Sikap yang diambil oleh Indonesia ini lebih mempertimbangkan kenyataan yang terjadi di Xinjiang denan narasi-narasi yang berkembang di Barat, terutama yang terkait dengan genosida dan pelanggaran HAM di Xinjiang. Pelanggaran HAM di Xinjiang memang ada, tetapi tidak sampai dengan tahap genosida seperti yang digambarkan oleh dunia dan media Barat. Selain itu, 11 negara lainnya termasuk India dan Malaysia ternyata lebih memilih untuk abstain dalam voting ini.



Hal ini menunjukkan bahwa ketika suatu isu terus-menerus diembuskan dan diulangi, kemudian juga tidak ada langkah nyata atau bantuan apa pun dari negara-negara Barat untuk menyelesaikan permasalahan Xinjiang, publik lebih memilih untuk yakin bahwa isu Xinjiang sebenarnya isu yang sengaja dibuat-buat untuk menjatuhkan China dengan dalih HAM.

Negara-negara yang abstain dalam hal ini juga cenderung memiliki posisi untuk bersuara. Namun, mereka tidak melihat adanya dugaan pelanggaran HAM di Xinjiang. Tetapi di sisi lain, karena kebanyakan negara yang abstain itu juga memiliki hubungan ekonomi, bisnis, ataupun politik yang sangat dekat dengan Barat, maka mereka memilih aman dengan cara abstain.

Indonesia sendiri merupakan salah satu negara yang cukup direpotkan oleh isu-isu keamanan dan kestabilan politik dalam negeri. Banyak isu-isu keamanan yang ditengarai merupakan sel-sel separatisme yang juga kuat dugaannya didukung oleh negara-negara Barat maupun Australia.
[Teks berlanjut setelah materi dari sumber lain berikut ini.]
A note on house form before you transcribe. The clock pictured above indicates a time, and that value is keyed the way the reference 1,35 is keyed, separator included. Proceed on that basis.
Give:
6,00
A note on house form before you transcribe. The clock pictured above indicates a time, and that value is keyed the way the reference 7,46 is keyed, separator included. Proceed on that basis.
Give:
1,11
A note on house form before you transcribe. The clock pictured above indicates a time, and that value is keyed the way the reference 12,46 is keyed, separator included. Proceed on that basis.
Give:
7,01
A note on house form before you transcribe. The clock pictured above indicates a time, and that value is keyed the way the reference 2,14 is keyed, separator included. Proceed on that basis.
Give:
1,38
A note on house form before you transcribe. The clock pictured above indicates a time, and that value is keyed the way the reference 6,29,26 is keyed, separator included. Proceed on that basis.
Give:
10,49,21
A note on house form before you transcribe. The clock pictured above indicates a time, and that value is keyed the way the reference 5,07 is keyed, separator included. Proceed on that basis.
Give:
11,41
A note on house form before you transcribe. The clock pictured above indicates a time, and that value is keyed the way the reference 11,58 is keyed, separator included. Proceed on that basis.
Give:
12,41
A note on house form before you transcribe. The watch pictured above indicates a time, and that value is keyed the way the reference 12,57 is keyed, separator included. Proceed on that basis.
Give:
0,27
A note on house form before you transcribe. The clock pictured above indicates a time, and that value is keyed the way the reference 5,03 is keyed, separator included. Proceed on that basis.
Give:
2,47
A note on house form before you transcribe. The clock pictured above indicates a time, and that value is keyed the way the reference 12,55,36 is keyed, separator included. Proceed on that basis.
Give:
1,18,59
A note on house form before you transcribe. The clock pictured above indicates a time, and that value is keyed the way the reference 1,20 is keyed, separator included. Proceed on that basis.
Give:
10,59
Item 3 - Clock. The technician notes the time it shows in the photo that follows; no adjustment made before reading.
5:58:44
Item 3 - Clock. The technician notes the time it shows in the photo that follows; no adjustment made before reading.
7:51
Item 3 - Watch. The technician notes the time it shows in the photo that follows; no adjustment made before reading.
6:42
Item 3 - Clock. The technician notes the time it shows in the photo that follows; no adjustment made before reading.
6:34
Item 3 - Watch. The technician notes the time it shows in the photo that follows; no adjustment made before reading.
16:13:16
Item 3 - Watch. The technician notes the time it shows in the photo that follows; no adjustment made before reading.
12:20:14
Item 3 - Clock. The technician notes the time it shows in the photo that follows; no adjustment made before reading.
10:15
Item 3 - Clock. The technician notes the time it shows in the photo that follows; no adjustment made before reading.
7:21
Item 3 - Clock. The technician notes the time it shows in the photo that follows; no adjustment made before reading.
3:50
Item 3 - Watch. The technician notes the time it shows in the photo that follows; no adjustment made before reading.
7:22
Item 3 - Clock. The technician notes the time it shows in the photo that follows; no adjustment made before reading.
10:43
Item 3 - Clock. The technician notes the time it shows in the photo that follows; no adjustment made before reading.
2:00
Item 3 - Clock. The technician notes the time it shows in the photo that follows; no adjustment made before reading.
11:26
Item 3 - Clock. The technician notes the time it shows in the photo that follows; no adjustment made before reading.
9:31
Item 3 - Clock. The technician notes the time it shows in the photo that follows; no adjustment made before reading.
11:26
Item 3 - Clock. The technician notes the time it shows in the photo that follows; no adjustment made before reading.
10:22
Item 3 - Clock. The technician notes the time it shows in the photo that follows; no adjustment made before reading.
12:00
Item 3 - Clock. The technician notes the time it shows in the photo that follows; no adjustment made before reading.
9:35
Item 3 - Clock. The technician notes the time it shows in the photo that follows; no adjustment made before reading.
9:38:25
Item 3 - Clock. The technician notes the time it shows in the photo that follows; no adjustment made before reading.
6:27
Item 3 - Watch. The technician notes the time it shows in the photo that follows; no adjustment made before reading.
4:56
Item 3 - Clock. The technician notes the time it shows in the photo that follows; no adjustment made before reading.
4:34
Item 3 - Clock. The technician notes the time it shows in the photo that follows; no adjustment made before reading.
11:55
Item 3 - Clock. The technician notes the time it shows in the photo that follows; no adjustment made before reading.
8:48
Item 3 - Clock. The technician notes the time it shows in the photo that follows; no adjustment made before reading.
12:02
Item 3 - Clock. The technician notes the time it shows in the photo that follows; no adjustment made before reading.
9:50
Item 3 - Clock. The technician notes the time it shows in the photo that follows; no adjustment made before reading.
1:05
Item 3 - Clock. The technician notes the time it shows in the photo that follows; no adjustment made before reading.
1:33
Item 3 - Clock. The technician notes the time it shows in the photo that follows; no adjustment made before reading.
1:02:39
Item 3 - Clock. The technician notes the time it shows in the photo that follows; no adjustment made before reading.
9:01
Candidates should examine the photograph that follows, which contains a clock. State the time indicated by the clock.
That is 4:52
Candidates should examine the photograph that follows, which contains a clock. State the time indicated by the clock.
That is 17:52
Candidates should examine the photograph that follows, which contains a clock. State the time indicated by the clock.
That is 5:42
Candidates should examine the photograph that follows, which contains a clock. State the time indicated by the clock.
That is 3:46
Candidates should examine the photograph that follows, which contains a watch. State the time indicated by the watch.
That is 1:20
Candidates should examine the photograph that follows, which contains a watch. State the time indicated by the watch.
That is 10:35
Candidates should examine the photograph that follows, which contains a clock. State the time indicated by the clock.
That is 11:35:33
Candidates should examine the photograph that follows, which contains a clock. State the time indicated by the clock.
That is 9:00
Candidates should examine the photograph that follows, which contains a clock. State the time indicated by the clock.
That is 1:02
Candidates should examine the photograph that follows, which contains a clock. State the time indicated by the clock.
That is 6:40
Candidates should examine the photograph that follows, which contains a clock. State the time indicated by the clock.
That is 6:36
Dengan geostrategi Indonesia yang sangat baik, niscaya banyak negara-negara tetangga Indonesia yang tidak menginginkan Indonesia memiliki kestabilan keamanan dan politik. Hal tersebut tentu akan membuat Indonesia menjadi negara yang stabil dan maju, sehingga menjadi rival yang akan merepotkan para negara tetangga tadi.

Keamanan dan kestabilan politik di Indonesia sangat stabil menjelang tahun-tahun politik. Namun, gerakan-gerakan separatisme masih ada di Indonesia. Salah satu kelompok separatis yang masih eksis dan sering memicu konflik adalah Organisasi Papua Merdeka (OPM). Namun, OPM ini sarat akan kepentingan politik internasional. Mereka terus-menerus mencari dan mendapatkan dukungan dari negara-negara Asia Pasifik seperti Australia, New Zealand, Papua Nugini, Vanuatu, Kepulauan Solomon, dan tentu Amerika Serikat.

Amerika memiliki kepentingan besar di Papua dengan perusahaan Freeport-McMoran-nya. Perusahaan Freeport telah menambang lebih dari 7,1 miliar ton emas dari bumi Papua dan kebanyakan keuntungannya mengalir ke Amerika Serikat. Hal ini diakibatkan oleh kontrak karya yang diteken oleh pemerintah pada tahun 1967, yang pada saat itu perjanjiannya melemahkan posisi Indonesia.
Halaman :
Baca Berita Terkait Lainnya
Copyright © 2024 SINDOnews.com
All Rights Reserved
read/ rendering in 0.1496 seconds (0.1#10.140)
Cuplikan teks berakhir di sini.